En el primer cuarto, un puntito más de cada apartado lo tuvieron los blancos, con ganas de revancha tras perder la final de Atenas. Acumularon hasta ocho pérdidas, cierto. Pero es el riesgo del baloncesto de Pedro Martínez. Nada que objetar, desde luego, si funcionan, como lo hicieron, los triples, la selección de tiro y los rebotes. A pesar de los ocho puntos del MVP Vezenkov, lo neutralizaron con un juego colectivo y solidario para llevarse el primer asalto por 15-24.
Con la aparición de Fournier en cancha, las fuerzas se equilibraron más. Pero en cuanto ajustaron piezas en defensa, de nuevo la ventaja subió como la espuma (32-42). El problema es que Tavares se cargó con la tercera falta personal y los griegos encontraron huecos en la zona donde antes los tapaba el caboverdiano.
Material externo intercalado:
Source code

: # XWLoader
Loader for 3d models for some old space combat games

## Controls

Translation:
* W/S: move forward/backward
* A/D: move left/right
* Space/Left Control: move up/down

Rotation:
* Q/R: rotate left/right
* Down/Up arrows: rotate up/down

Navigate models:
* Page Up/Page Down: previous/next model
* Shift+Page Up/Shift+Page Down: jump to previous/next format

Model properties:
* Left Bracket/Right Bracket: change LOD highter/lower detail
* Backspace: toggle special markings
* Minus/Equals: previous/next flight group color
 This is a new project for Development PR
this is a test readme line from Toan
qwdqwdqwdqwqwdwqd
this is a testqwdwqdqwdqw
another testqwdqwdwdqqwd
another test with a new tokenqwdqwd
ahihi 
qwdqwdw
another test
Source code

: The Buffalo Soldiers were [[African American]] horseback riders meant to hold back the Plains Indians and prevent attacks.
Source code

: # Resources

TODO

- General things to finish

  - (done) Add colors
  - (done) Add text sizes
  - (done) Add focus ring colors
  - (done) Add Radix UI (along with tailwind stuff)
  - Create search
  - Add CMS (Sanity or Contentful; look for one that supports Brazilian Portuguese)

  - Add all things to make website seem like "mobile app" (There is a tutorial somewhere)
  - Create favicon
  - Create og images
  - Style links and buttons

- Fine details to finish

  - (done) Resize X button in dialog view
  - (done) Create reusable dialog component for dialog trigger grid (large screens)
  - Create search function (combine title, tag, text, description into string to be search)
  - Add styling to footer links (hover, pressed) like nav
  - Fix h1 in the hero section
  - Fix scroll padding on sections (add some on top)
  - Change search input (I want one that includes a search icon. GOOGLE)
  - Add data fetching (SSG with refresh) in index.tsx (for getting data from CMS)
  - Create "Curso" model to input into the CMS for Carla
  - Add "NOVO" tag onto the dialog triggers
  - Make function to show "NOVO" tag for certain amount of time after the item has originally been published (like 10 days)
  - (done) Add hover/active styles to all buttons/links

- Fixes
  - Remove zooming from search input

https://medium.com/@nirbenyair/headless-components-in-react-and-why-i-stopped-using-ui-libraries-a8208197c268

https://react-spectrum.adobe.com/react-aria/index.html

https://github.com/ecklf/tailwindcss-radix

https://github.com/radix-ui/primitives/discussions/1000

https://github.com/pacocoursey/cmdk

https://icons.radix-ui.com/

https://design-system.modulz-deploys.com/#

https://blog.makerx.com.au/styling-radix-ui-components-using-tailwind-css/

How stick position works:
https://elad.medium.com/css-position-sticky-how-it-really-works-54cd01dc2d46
A Fournier le relevó Jean Montero como anotador. Y al ex del Valencia, Mbaye Ndiaye. Total, que al descanso se llegó con 43-47 y mejores sensaciones para los que iban abajo.
Un 7-0 de salida, con una hemorragia imparable de pérdidas de balón, hizo saltar por los aires la táctica del Madrid. El Olympiacos lo aprovechó para correr y hacer más sangre si cabe con cinco puntos arriba.
Deck puso con dos triples una primera tirita a la herida, llegando incluso a recuperar el control del electrónico. Las huestes de Georgios Bartzokas pisaron de nuevo el acelerador para escaparse otra vez, si bien ya enfrente habían aprendido a sufrir. Superado ese mal momento, el Madrid se las ingenió con Maledon, Jantunen y Pradilla, y sin Tavares, para volver a comandar y entrar al último cuarto por delante (72-75).
La dinámica había cambiado, desde luego. Y siguió tres minutos más con un 0-7 que puso un +10 en el marcador. Fue el 'momento Vezenkov'. El búlgaro, MVP de la Euroliga el pasado curso, ejerció como tal para mantener a su equipo en la final. Y a él se le sumó en esos instantes en los que la bola quema en las manos un tal Fournier, con sendos triples que pusieron a los suyos a tiro de dos. Pero no culminaron la remontada porque Jean Montero perdió una posesión clave.
En la siguiente acción, tras un tiro errado de Pradilla y un rebote ofensivo de Luwawu-Cabarrot, Feliz sí acertó para poner un 89-93 a 6.9 segundos. Ya a la desesperada, Vezenkov primero y Fournier después erraron dos lanzamientos exteriores y sólo con el bocinazo final pudo respirar y saltar de alegría el Real Madrid, el primer supercampeón de la historia.